**Data for review**
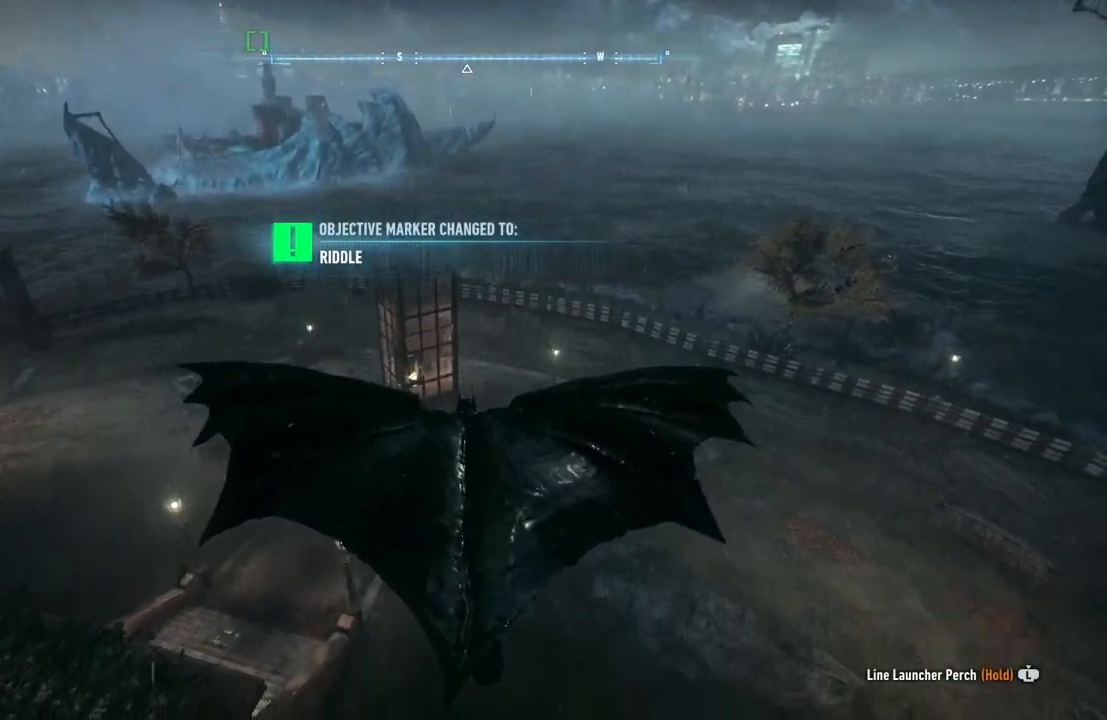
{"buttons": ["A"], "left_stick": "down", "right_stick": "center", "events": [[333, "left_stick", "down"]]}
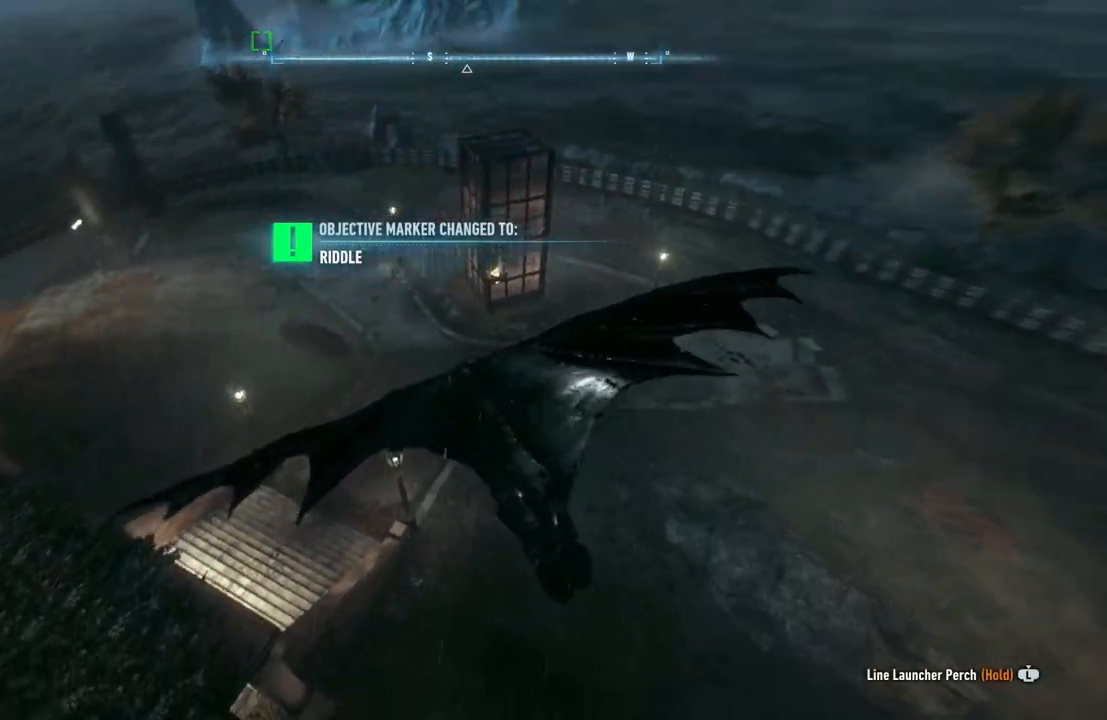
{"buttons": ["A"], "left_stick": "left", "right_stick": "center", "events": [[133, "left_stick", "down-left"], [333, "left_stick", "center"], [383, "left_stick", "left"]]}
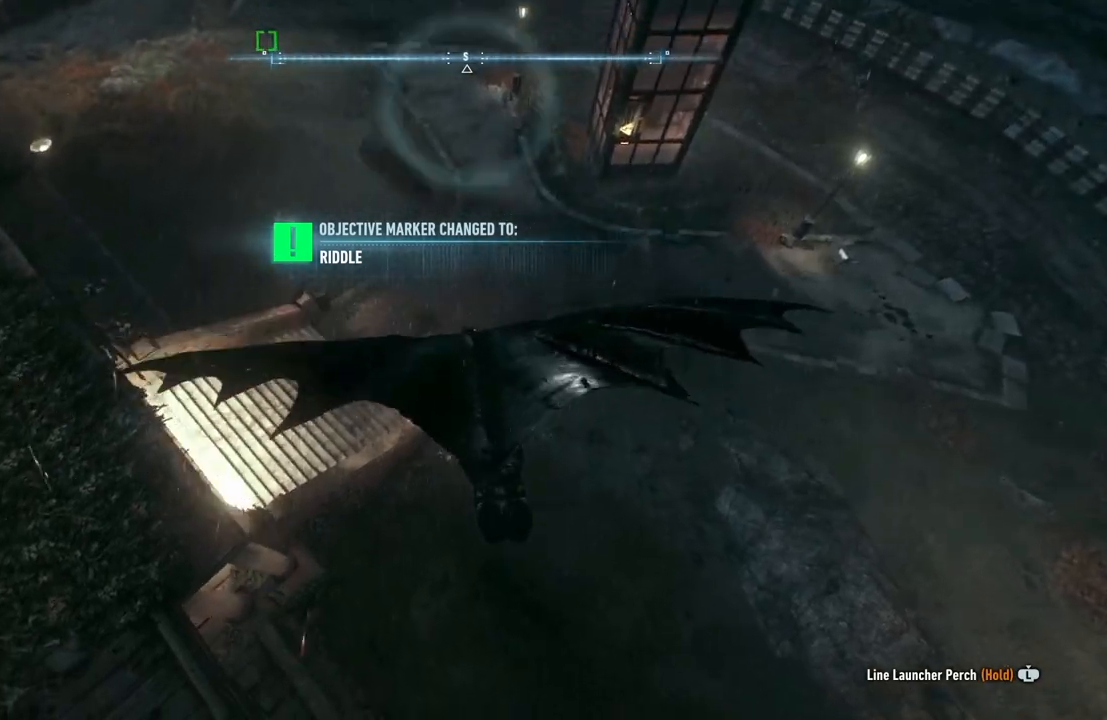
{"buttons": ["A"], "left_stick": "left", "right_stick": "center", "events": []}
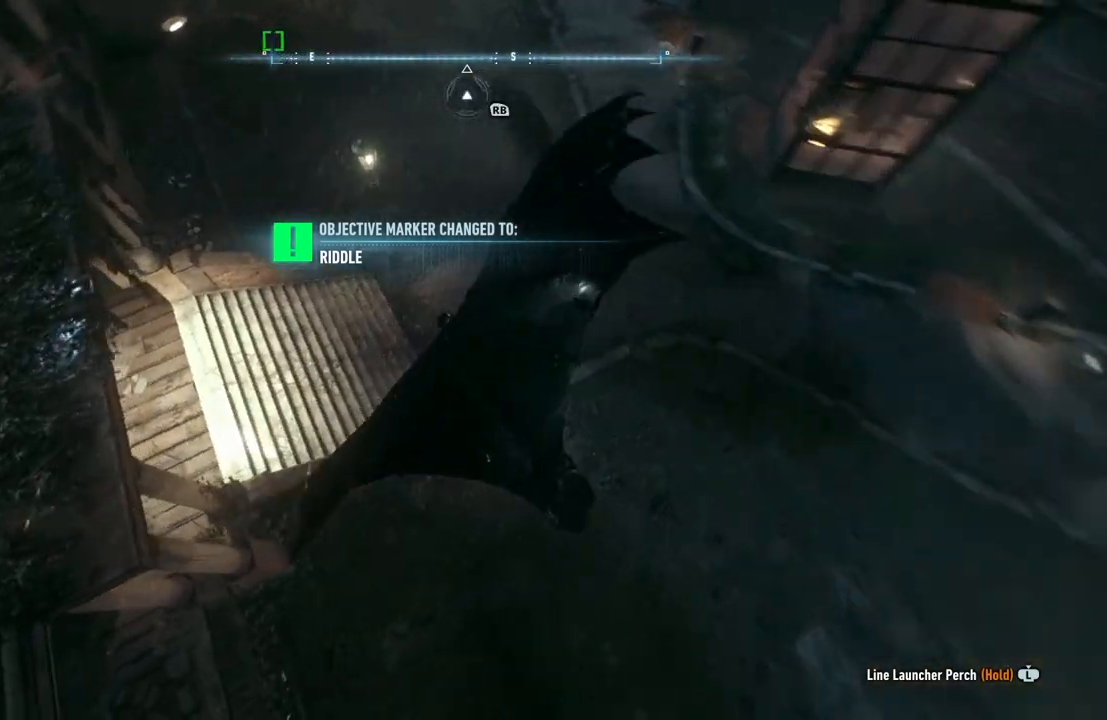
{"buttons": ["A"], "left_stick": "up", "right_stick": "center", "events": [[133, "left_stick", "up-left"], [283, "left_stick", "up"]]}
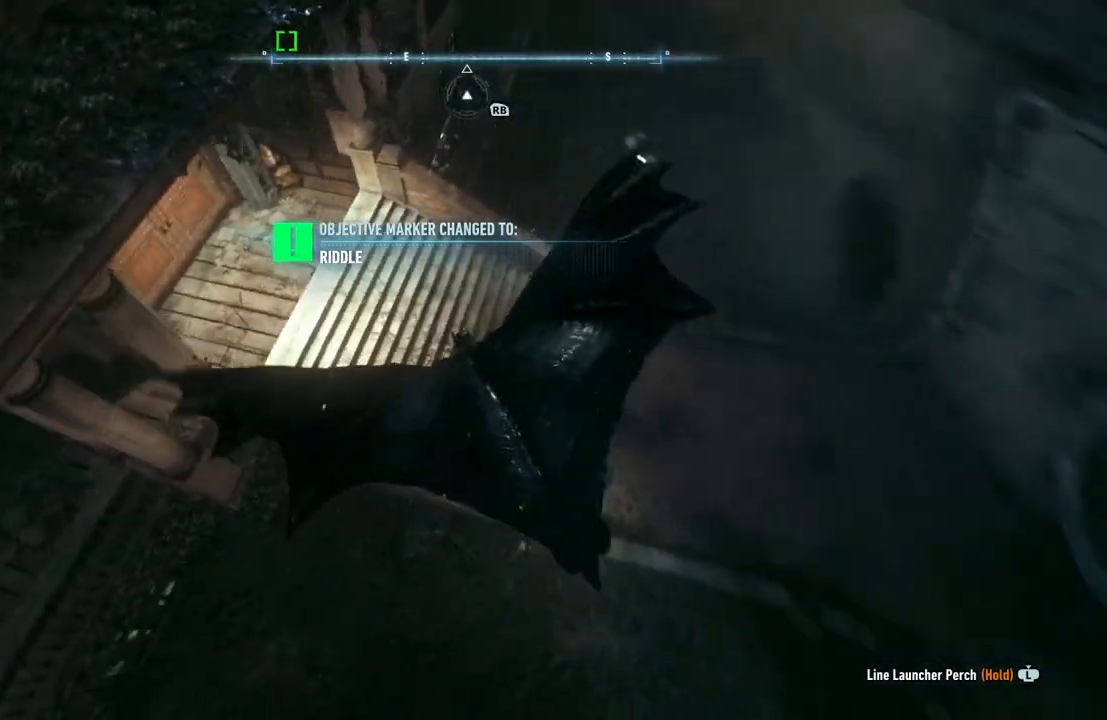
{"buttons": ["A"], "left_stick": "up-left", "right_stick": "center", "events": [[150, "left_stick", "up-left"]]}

**Task prompt**
In the copy, each entry above must match exactly, and no picture may be carried over.

**Result for this exercise**
{"buttons": ["A"], "left_stick": "down", "right_stick": "center", "events": [[333, "left_stick", "down"]]}
{"buttons": ["A"], "left_stick": "left", "right_stick": "center", "events": [[133, "left_stick", "down-left"], [333, "left_stick", "center"], [383, "left_stick", "left"]]}
{"buttons": ["A"], "left_stick": "left", "right_stick": "center", "events": []}
{"buttons": ["A"], "left_stick": "up", "right_stick": "center", "events": [[133, "left_stick", "up-left"], [283, "left_stick", "up"]]}
{"buttons": ["A"], "left_stick": "up-left", "right_stick": "center", "events": [[150, "left_stick", "up-left"]]}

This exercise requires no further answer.